Now as we are all trying to find the next cutting edge gadget, band, fashion statement, or analyse the latest albums and films we go through huge amounts of trash to get the feedback we desire. It’s so much easier when someone finds it for you right? I might just be that person, people, to sift through it all and give you the word, if it’s either Wank or Genius. Like I touched on earlier I’m not here to try and tell you what things to wear, eat, listen to and watch. Or else you might all be eating Curry. I may just guide you in a certain direction (part of the hypnosis of everyday life). Here, the variety of labels will be thrown around think and fast. They will be as vast as the ones you’re wearing right now on your clothes and the ones you see on your CD collection. No, you are not defined by the tastes or tastebuds you have or by the company you keep but the ways in which you choose to express yourself. Here on Dictating Life we will take a look at everyday living that we all experience. We will also have a large focus on the world of icons and stars from all walks of life.

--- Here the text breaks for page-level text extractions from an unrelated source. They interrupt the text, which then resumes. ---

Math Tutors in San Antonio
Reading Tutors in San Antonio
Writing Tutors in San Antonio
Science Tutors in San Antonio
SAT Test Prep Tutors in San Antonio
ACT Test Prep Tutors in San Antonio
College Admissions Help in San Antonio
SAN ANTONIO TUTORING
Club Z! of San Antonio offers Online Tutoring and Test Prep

You may have noticed I use the word wanker quite a lot. Don’t be alarmed. If you think you might be a wanker yourself well then it’s never too late to change. Content will be referred into two main categories, WANK or GENIUS. The WANK means we are dealing with fads, frauds, phonies, overly self aware, arrogant and down right egotistical people, movements or trends. A GENIUS is ground breaking, ahead of its time and most importantly truly awesome. If it’s the latter, then it’s defiantly worthy of your valuable time. If it’s in the middle I will guide you to tread with caution! Usually in this case there are hints of both Wank and Genius.Yes, the line may blur on occasions but I will strive to fully evaluate fairly and appropriately while also exploring the potential repercussions of liking and disliking certain things. It can be quite complex.

To conclude, in life I believe there are predominantly two catagories to place people in, Wanker or Genius. So are you ready for lesson one on Dictating Life? Are you a Wanker or do you have potential to become a Genius? It may take a long time to evaluate but during this journey and many lessons we can discover the answer together. I’m still unsure myself.